● **PROBLEM DETAILS**:
A complete answer lists every line of the entries below where the string "depth" appears.

--- DATA UNDER STUDY Enclosed Below ---

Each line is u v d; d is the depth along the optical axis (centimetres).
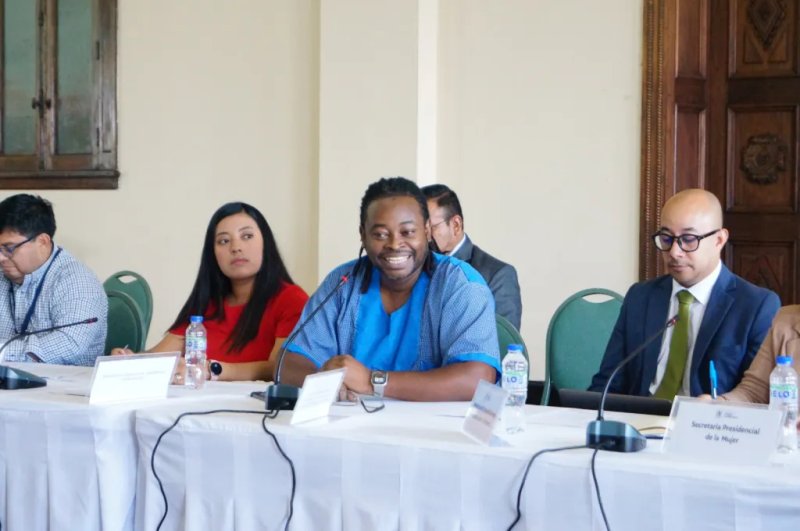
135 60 530
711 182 429
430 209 345
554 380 312
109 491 204
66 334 312
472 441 173
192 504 193
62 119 551
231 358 293
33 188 560
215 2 509
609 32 417
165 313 529
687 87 413
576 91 424
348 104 452
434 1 446
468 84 445
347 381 222
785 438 171
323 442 181
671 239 253
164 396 223
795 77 415
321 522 181
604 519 157
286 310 290
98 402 211
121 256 538
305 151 487
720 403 163
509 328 292
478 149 444
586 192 423
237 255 293
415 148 439
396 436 177
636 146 413
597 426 167
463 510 169
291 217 491
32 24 555
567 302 317
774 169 421
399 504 174
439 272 242
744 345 246
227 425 190
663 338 262
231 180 507
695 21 414
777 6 417
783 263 421
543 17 429
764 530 147
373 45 446
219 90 509
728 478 149
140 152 530
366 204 239
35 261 319
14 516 214
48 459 209
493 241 442
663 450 165
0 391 232
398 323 242
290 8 490
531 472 163
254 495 188
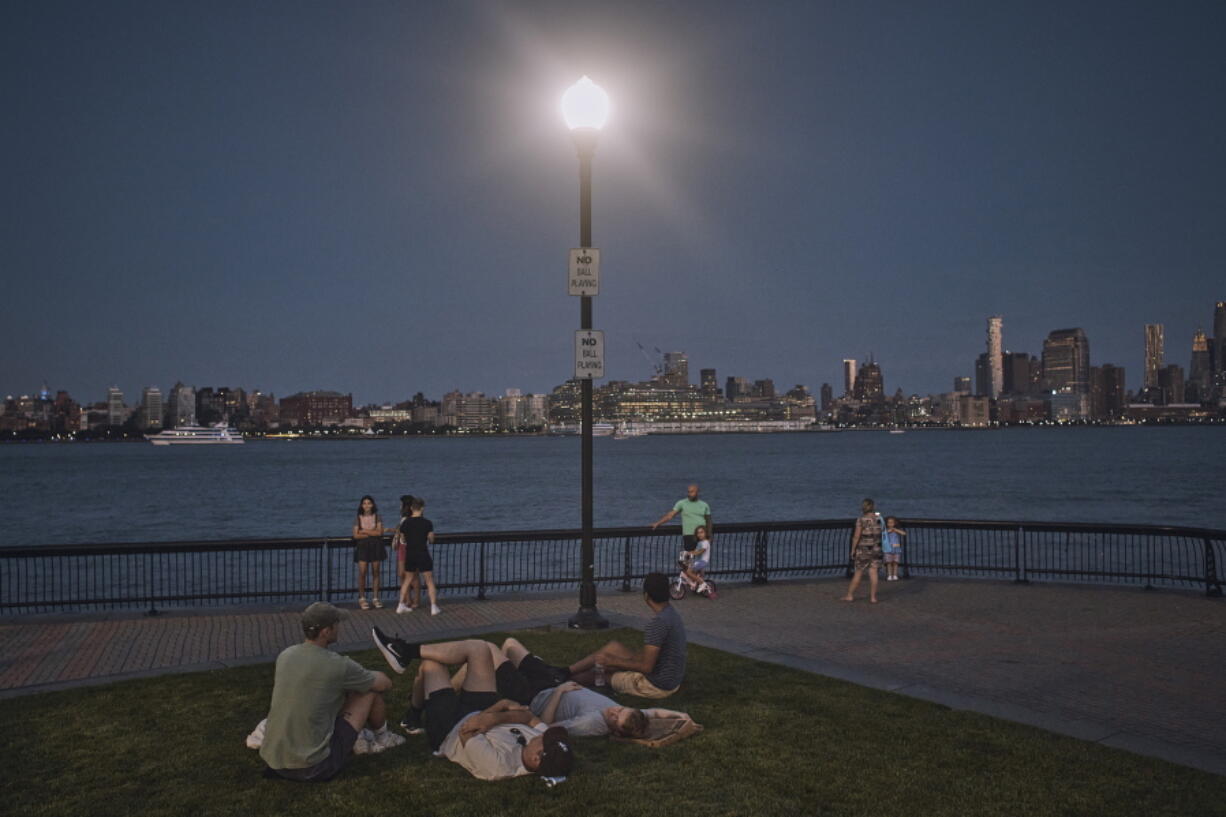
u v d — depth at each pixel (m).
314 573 27.14
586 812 6.07
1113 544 33.34
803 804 6.22
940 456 170.00
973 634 12.52
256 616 13.99
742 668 10.12
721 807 6.16
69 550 14.18
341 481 104.31
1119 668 10.49
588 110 12.47
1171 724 8.34
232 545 14.95
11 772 6.83
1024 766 6.97
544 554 30.44
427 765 6.96
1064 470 110.94
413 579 14.90
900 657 11.07
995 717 8.27
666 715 7.68
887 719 8.16
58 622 13.46
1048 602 15.19
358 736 7.00
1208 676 10.10
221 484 98.69
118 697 8.88
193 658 11.08
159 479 110.12
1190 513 55.50
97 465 162.00
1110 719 8.48
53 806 6.17
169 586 24.47
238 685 9.35
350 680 6.84
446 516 58.12
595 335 12.80
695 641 11.70
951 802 6.27
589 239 12.65
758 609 14.55
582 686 8.27
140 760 7.09
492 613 14.34
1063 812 6.12
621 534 16.50
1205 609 14.48
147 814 6.05
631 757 7.14
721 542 33.66
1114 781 6.67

--- End of Enclosed DATA UNDER STUDY ---

● **RESULT FOR THIS EXERCISE**:
Each line is u v d; d is the depth along the optical axis (centimetres).
u v d — depth at each pixel (m).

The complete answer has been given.